§ **Work task**: Reproduce the entire Tannerella forsythia text verbatim.

§ **Passage to read**:
--------------------------------

Tannerella forsythia

Scientific classification
- Domain: Bacteria
- Kingdom: Pseudomonadati
- Phylum: Bacteroidota
- Class: Bacteroidia
- Order: Bacteroidales
- Family: Tannerellaceae
- Genus: Tannerella
- Species: T. forsythia
- Binomial name: Tannerella forsythia (Tanner et al. 1986) Sakamoto et al. 2002

= Tannerella forsythia =

- Genus: Tannerella
- Species: forsythia
- Authority: (Tanner et al. 1986) Sakamoto et al. 2002

Species of bacterium

Tannerella forsythia is an anaerobic, Gram-negative bacterial species of the Bacteroidota phylum. It has been implicated in periodontal diseases and is a member of the red complex of periodontal pathogens. T. forsythia was previously named Bacteroides forsythus and Tannerella forsythensis.

Tannerella forsythia was discovered by and named after Anne Tanner, who works at The Forsyth Institute located in Cambridge, Massachusetts.

Tannerella forsythia has been identified in atherosclerotic lesions. Lee et al. found that infecting mice with T. forsythia induced foam cell formation and accelerated the formation of atherosclerotic lesions. It has also been isolated from women with bacterial vaginosis. The presence of oral T. forsythia has been found to be associated with an increased risk of esophageal cancer.

--------------------------------

(Transcribed page contents)
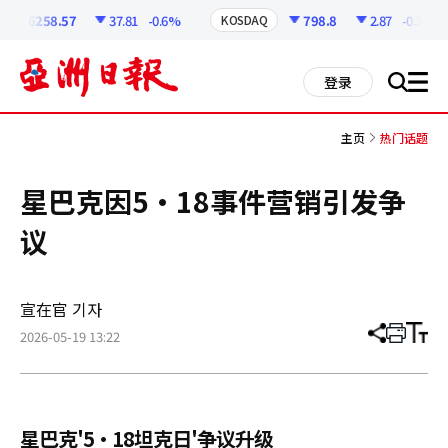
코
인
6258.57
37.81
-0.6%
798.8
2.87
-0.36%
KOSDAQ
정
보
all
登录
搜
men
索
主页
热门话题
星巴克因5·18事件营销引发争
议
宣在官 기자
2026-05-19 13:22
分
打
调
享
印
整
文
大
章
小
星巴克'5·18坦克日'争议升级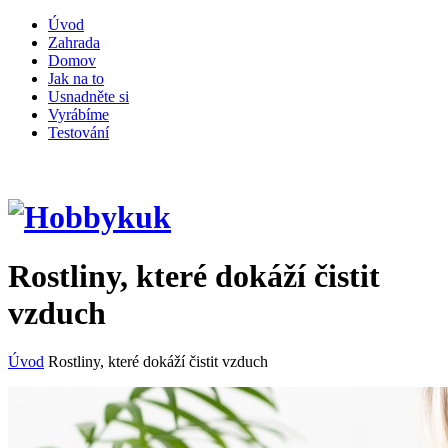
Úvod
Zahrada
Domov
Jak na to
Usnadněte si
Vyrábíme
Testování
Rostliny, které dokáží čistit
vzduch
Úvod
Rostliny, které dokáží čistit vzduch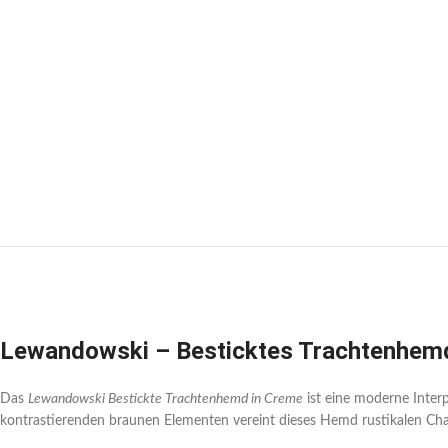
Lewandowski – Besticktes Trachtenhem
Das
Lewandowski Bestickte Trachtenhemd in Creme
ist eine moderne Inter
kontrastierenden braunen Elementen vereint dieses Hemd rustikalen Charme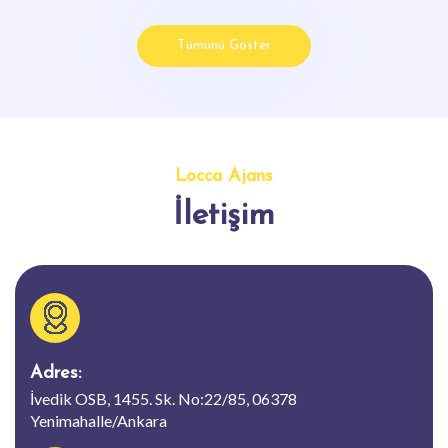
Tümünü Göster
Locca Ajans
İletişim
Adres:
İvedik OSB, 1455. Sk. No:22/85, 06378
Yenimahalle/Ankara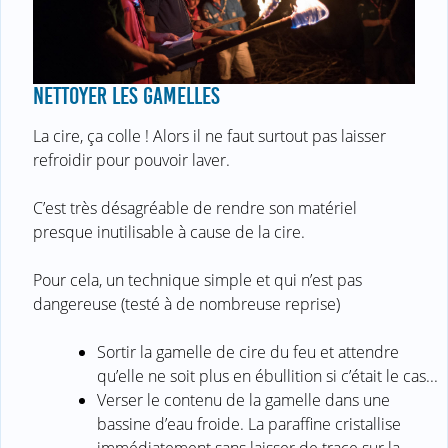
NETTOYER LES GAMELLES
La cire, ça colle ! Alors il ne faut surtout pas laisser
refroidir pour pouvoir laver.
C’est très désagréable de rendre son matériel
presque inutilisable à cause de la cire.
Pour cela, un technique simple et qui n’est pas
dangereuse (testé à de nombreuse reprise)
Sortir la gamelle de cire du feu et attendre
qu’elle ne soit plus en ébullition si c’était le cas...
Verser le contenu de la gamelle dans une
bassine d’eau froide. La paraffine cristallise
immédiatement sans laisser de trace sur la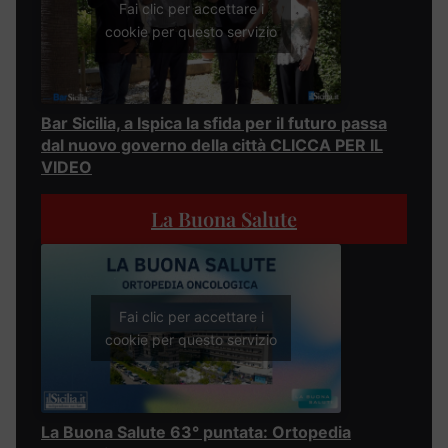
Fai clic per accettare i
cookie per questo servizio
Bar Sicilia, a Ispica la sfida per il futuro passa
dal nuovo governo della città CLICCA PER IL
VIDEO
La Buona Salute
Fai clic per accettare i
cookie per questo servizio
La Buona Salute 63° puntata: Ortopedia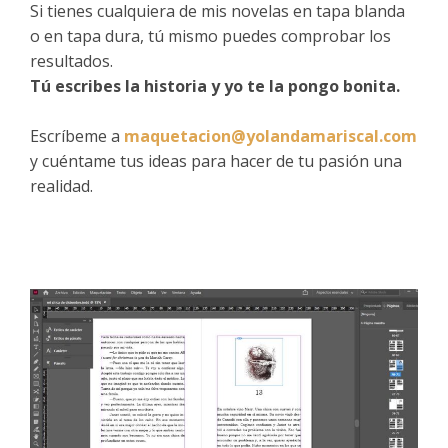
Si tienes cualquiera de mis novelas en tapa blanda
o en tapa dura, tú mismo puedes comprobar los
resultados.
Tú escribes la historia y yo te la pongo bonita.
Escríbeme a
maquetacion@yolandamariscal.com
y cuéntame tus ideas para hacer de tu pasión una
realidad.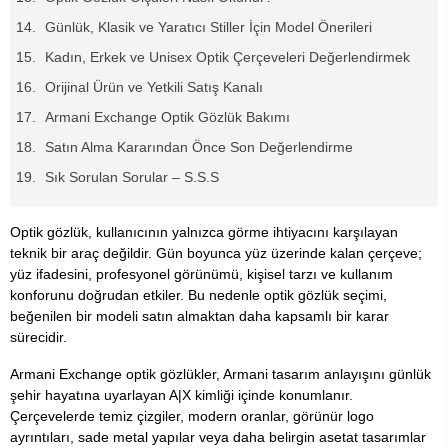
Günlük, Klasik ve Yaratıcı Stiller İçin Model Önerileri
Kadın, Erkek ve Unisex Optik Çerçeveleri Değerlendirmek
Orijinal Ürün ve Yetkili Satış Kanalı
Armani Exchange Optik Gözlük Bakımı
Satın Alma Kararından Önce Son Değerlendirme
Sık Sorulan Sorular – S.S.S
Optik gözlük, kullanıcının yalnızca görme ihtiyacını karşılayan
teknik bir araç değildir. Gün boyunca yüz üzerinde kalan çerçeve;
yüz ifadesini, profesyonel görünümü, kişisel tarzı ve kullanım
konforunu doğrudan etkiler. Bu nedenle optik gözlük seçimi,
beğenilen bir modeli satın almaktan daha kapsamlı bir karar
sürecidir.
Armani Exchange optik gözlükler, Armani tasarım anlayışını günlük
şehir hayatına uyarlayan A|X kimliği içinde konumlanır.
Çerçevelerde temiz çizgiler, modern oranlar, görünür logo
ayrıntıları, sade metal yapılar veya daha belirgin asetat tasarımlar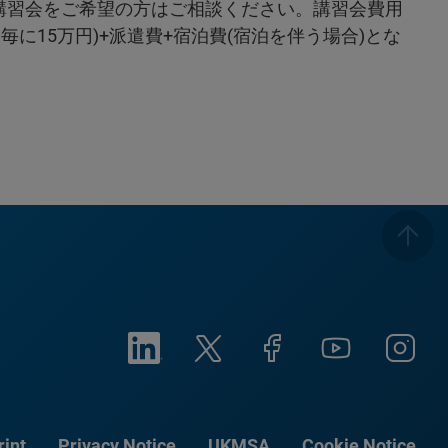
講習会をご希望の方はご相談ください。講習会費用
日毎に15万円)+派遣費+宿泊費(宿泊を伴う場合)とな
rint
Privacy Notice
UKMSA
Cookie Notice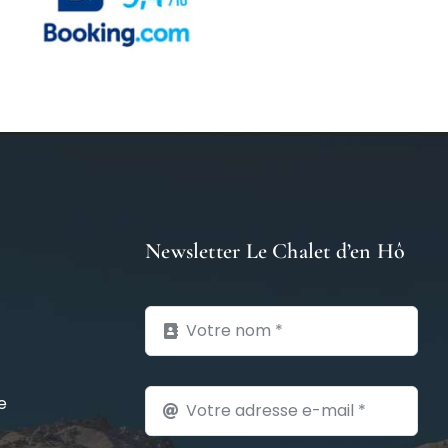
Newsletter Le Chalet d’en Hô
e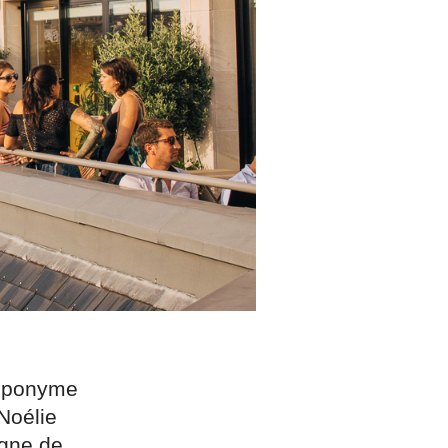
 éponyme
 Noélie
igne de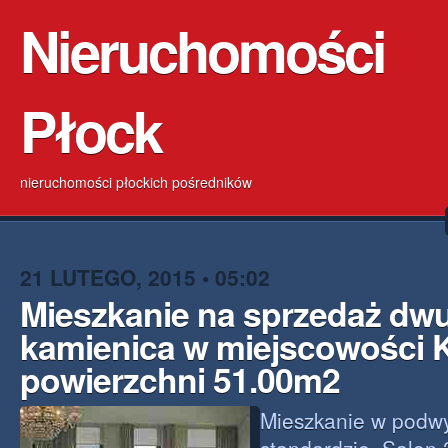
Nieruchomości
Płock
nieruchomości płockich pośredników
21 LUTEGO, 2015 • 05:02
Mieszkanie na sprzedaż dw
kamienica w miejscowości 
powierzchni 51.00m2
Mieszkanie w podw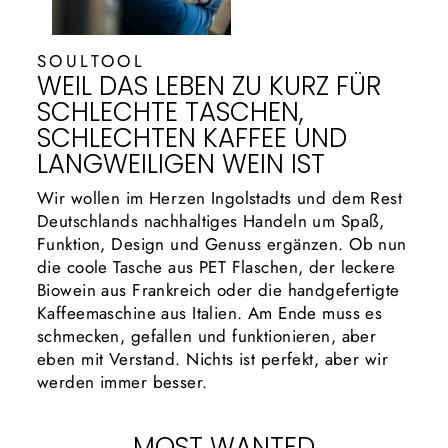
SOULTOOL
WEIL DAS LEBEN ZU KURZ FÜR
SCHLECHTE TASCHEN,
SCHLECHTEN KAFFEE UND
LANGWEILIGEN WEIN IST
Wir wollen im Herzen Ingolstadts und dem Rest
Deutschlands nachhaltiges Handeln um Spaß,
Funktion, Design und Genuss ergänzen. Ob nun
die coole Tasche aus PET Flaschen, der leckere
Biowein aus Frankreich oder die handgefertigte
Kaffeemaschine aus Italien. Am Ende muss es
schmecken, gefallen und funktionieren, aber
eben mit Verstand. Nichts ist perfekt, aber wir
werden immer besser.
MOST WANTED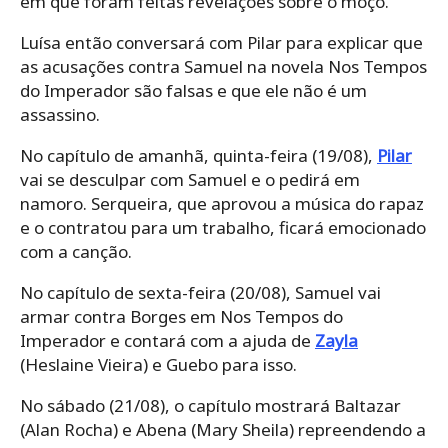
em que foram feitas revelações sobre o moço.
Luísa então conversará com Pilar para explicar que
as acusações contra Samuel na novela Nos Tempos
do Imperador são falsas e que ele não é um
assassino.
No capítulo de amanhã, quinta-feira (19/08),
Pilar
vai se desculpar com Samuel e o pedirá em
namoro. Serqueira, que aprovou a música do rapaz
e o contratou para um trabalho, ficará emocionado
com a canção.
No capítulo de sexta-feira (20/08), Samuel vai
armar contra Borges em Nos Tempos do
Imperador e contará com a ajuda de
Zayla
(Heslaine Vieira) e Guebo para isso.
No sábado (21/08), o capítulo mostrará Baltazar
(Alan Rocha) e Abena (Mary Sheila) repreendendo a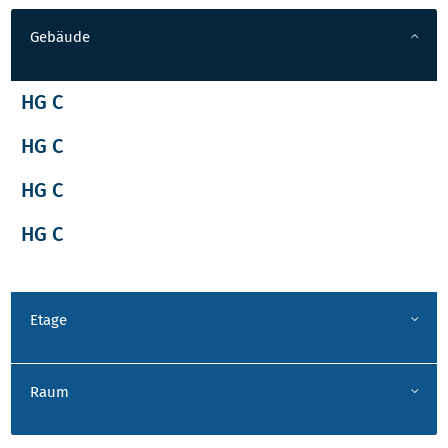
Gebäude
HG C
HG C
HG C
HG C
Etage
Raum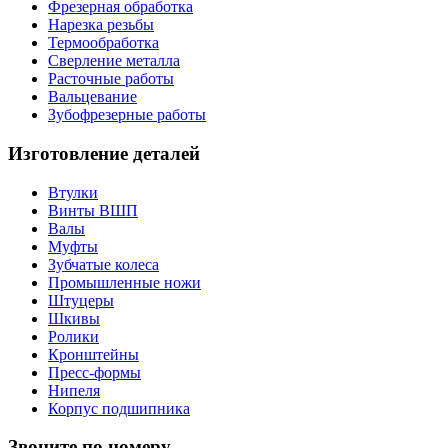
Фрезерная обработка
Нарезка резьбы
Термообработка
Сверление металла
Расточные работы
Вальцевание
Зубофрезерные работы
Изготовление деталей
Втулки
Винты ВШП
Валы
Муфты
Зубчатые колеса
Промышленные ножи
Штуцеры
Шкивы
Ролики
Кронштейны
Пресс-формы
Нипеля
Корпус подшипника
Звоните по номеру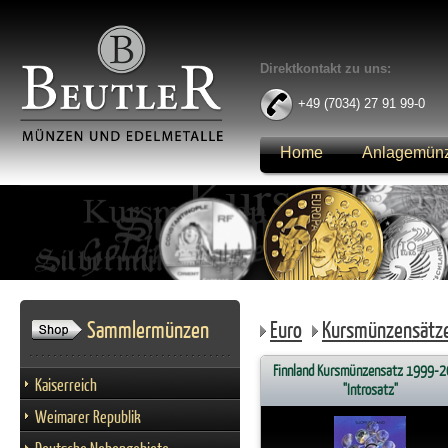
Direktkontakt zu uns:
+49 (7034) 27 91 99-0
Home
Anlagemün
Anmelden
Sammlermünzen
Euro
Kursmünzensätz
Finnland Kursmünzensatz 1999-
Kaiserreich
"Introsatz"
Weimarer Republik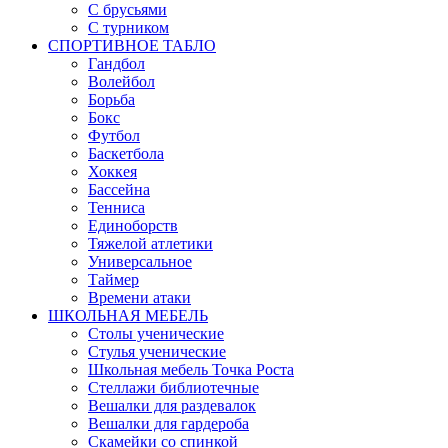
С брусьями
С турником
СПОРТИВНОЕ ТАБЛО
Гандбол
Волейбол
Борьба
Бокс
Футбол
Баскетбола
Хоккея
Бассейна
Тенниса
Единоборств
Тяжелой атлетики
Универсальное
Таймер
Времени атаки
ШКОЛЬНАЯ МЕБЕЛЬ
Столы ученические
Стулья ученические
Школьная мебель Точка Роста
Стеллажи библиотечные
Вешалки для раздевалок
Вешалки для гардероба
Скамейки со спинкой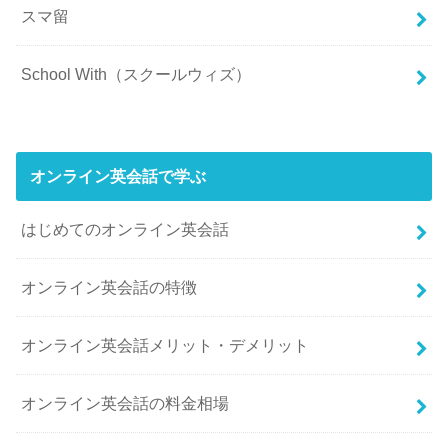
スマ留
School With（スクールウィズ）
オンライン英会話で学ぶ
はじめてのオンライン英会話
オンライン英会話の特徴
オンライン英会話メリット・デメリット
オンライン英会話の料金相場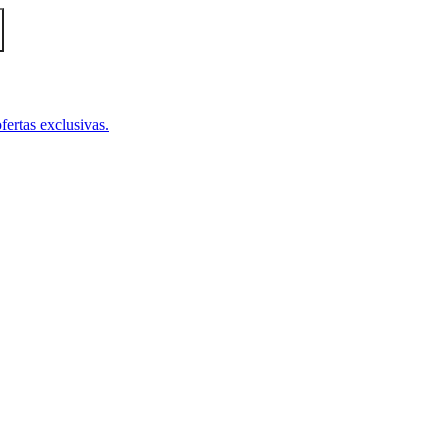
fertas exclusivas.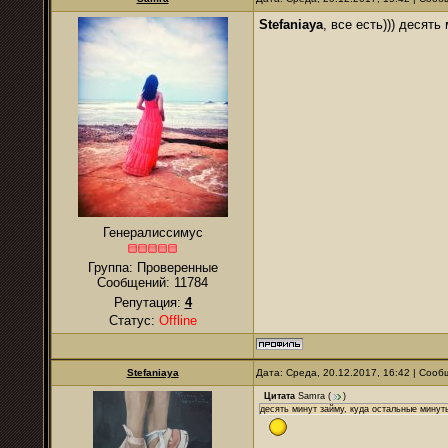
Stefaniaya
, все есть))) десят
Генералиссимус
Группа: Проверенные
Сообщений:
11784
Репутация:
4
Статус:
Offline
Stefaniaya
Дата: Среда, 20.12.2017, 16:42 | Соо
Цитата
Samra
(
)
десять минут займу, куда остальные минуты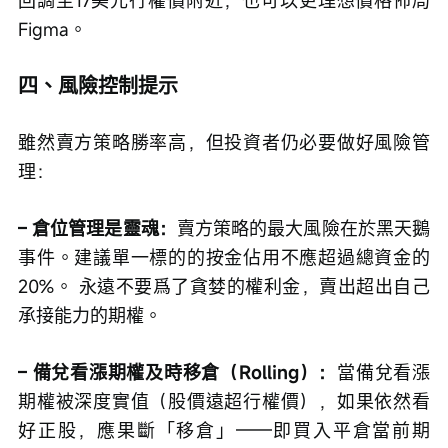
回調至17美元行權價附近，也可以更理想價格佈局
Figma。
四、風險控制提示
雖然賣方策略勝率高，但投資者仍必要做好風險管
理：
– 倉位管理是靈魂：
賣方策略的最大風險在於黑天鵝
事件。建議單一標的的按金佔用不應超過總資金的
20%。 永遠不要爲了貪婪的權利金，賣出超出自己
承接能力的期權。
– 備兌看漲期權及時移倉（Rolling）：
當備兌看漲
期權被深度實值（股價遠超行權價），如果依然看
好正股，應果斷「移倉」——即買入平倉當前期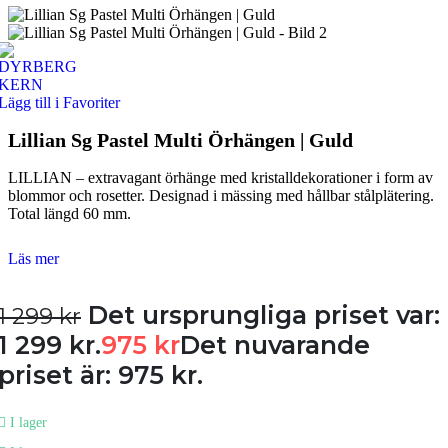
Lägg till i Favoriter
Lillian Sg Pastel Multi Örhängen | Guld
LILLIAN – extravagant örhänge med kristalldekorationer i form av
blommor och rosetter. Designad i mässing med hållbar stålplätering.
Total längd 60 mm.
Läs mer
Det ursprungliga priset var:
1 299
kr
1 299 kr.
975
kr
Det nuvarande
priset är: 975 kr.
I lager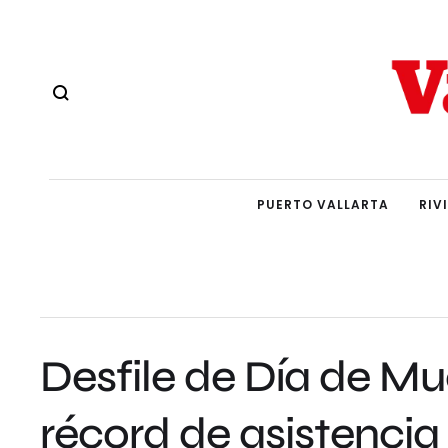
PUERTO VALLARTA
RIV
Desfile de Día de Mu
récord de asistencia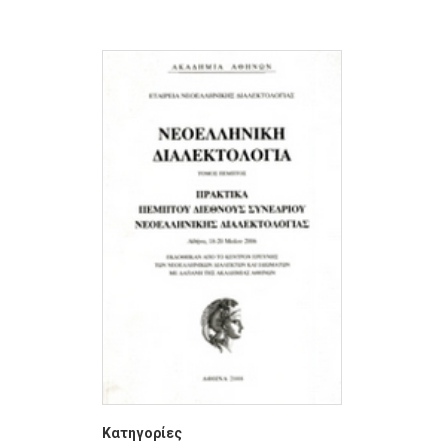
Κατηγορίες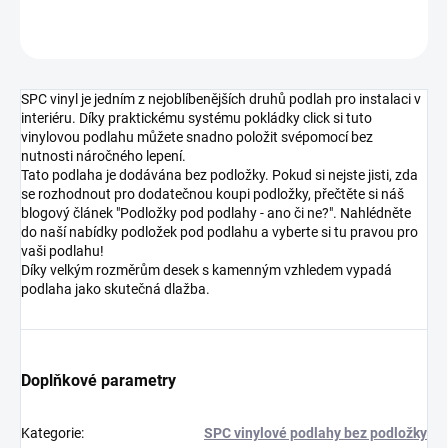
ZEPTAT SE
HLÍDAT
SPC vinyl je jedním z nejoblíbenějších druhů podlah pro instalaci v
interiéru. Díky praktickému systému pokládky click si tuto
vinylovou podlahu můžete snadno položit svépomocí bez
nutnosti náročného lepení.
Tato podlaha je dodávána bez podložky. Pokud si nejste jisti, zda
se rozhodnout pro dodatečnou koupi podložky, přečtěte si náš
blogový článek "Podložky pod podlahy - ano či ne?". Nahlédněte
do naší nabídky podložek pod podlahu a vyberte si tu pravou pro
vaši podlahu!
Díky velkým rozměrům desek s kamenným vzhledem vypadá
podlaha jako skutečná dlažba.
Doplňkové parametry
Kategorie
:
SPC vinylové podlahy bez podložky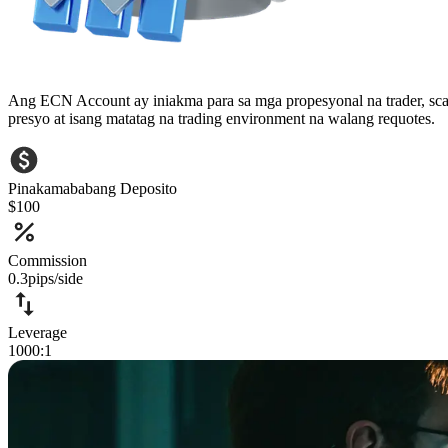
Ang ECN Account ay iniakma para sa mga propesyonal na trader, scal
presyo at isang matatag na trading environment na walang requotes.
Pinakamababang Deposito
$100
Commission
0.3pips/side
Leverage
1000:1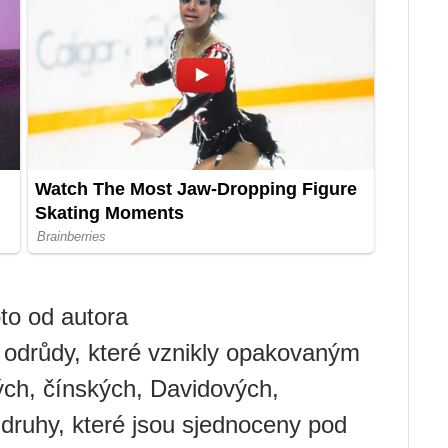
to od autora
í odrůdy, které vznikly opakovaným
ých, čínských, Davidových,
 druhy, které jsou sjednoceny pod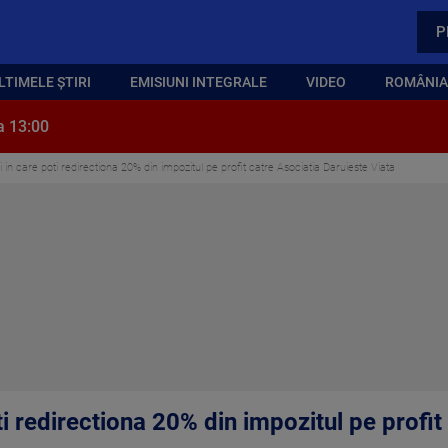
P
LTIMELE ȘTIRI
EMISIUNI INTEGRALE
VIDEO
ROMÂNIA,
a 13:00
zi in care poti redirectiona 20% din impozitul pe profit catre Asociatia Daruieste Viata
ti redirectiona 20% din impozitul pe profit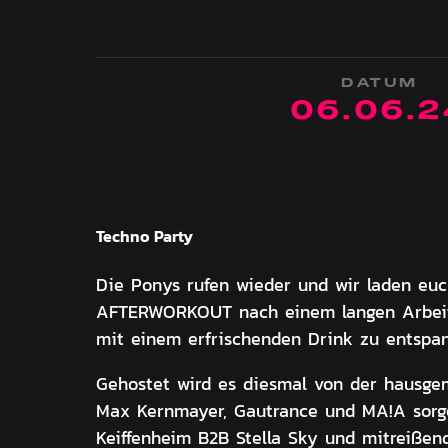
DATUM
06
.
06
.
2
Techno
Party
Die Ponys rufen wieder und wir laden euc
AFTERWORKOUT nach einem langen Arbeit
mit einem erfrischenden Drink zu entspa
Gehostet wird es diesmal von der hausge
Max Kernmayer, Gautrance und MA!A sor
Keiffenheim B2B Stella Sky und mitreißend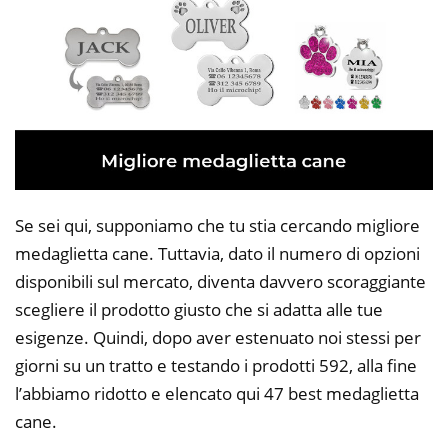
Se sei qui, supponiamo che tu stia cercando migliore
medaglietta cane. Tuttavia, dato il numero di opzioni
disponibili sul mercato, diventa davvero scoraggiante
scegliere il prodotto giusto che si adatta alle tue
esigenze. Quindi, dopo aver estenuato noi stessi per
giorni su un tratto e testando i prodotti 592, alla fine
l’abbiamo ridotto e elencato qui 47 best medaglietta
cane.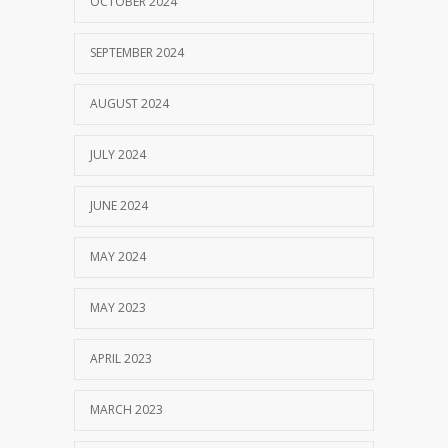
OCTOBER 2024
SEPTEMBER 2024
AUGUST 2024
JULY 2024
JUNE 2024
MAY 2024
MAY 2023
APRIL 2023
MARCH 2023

--------------------------------

§ **Response box**:
Tannerella forsythia

Scientific classification
- Domain: Bacteria
- Kingdom: Pseudomonadati
- Phylum: Bacteroidota
- Class: Bacteroidia
- Order: Bacteroidales
- Family: Tannerellaceae
- Genus: Tannerella
- Species: T. forsythia
- Binomial name: Tannerella forsythia (Tanner et al. 1986) Sakamoto et al. 2002

= Tannerella forsythia =

- Genus: Tannerella
- Species: forsythia
- Authority: (Tanner et al. 1986) Sakamoto et al. 2002

Species of bacterium

Tannerella forsythia is an anaerobic, Gram-negative bacterial species of the Bacteroidota phylum. It has been implicated in periodontal diseases and is a member of the red complex of periodontal pathogens. T. forsythia was previously named Bacteroides forsythus and Tannerella forsythensis.

Tannerella forsythia was discovered by and named after Anne Tanner, who works at The Forsyth Institute located in Cambridge, Massachusetts.

Tannerella forsythia has been identified in atherosclerotic lesions. Lee et al. found that infecting mice with T. forsythia induced foam cell formation and accelerated the formation of atherosclerotic lesions. It has also been isolated from women with bacterial vaginosis. The presence of oral T. forsythia has been found to be associated with an increased risk of esophageal cancer.